The side event, titled “Localising Humanitarian Response to Advance Solidarity: Centring Community Leadership and Justice-based Approaches,” was held during the ECOSOC (Economic and Social Council) Humanitarian Affairs Segment (HAS) 2025, which took place in Geneva, Switzerland, from June 16–20. The event emphasized the need to redefine the humanitarian aid system around solidarity and highlighted the importance of placing local communities at the center of decision-making processes. Dr. Durmuş Aydın, Secretary General of IHH, participated in the event as a panelist. In his speech, he underlined the importance of justice-centered and locally focused humanitarian aid.
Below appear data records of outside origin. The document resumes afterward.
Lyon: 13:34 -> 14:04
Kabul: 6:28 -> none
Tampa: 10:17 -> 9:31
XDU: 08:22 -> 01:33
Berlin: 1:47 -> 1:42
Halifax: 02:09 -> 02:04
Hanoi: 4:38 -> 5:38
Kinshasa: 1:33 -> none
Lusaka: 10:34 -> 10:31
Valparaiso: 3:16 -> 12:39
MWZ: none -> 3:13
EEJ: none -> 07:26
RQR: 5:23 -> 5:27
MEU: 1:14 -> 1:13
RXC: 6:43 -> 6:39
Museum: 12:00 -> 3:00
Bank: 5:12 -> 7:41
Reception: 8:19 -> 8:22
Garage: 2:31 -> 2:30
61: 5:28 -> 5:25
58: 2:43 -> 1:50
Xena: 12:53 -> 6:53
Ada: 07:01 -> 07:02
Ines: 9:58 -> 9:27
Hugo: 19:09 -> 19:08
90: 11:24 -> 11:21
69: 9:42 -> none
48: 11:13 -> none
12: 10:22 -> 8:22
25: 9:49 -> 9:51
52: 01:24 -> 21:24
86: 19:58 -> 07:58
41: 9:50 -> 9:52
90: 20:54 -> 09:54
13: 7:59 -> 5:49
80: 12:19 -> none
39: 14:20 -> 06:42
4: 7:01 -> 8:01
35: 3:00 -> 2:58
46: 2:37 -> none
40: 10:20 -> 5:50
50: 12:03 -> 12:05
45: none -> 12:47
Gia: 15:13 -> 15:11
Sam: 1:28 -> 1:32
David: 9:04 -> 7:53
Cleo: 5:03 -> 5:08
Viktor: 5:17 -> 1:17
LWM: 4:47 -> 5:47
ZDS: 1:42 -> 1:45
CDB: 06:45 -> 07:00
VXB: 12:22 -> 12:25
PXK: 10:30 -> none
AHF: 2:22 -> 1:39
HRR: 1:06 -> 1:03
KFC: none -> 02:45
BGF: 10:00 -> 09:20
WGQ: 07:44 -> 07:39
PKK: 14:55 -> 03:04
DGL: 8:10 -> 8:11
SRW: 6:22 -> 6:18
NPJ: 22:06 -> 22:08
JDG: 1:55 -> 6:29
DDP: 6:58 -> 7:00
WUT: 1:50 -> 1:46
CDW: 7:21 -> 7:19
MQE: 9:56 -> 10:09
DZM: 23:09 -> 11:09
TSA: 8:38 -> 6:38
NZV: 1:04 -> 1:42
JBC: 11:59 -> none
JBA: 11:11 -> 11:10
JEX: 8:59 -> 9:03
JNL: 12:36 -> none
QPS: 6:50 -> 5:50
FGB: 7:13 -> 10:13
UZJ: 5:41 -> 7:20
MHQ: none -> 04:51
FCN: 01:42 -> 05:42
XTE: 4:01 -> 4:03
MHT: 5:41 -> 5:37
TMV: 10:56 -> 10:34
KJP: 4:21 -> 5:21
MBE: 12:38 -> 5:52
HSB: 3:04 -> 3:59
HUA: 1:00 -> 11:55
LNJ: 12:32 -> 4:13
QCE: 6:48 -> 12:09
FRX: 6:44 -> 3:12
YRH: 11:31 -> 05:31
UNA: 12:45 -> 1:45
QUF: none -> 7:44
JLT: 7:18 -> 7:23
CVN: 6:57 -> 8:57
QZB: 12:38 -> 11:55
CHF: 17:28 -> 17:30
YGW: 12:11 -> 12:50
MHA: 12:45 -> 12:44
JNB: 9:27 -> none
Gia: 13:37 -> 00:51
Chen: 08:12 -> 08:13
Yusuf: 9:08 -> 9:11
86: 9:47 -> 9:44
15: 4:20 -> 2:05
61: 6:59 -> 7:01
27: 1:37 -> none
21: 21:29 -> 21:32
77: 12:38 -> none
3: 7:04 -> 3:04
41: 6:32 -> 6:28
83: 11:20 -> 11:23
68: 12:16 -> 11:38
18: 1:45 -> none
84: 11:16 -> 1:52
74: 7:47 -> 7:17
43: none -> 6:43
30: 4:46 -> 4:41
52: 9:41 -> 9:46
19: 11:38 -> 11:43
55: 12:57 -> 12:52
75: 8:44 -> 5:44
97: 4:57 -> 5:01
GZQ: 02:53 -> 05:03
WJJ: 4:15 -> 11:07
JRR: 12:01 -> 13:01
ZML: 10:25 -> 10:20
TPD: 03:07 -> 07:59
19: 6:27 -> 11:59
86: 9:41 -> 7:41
“Justice must be a practice, not just a value”
In his panel remarks, Aydın stated:
If we want humanitarian action to become truly transformative, then we must stop confusing presence with power. Local actors do not need more invitations to meetings, they need actual space to lead, to decide, and to be resourced on their own terms.
This means shifting coordination from a system of control to a culture of co-leadership.
It means moving from short-term, risk-averse funding to models that are trust-based, flexible, and designed around the shifting priorities of communities, especially in protracted and politically charged crises.
And it means centering justice, not only as a value, but as a practice. Justice for the people means giving them the power to define their own needs, solutions, and futures. Not through intermediaries, but through platforms that respect their voice, leadership, and agency.
Finally, addressing organizations that serve as a bridge between the local and the global, Aydın emphasized:
Organizations like IHH, that operate between the local and the global, have a responsibility to help bridge this gap, not to speak for others, but to support the conditions where local actors can speak and act for themselves.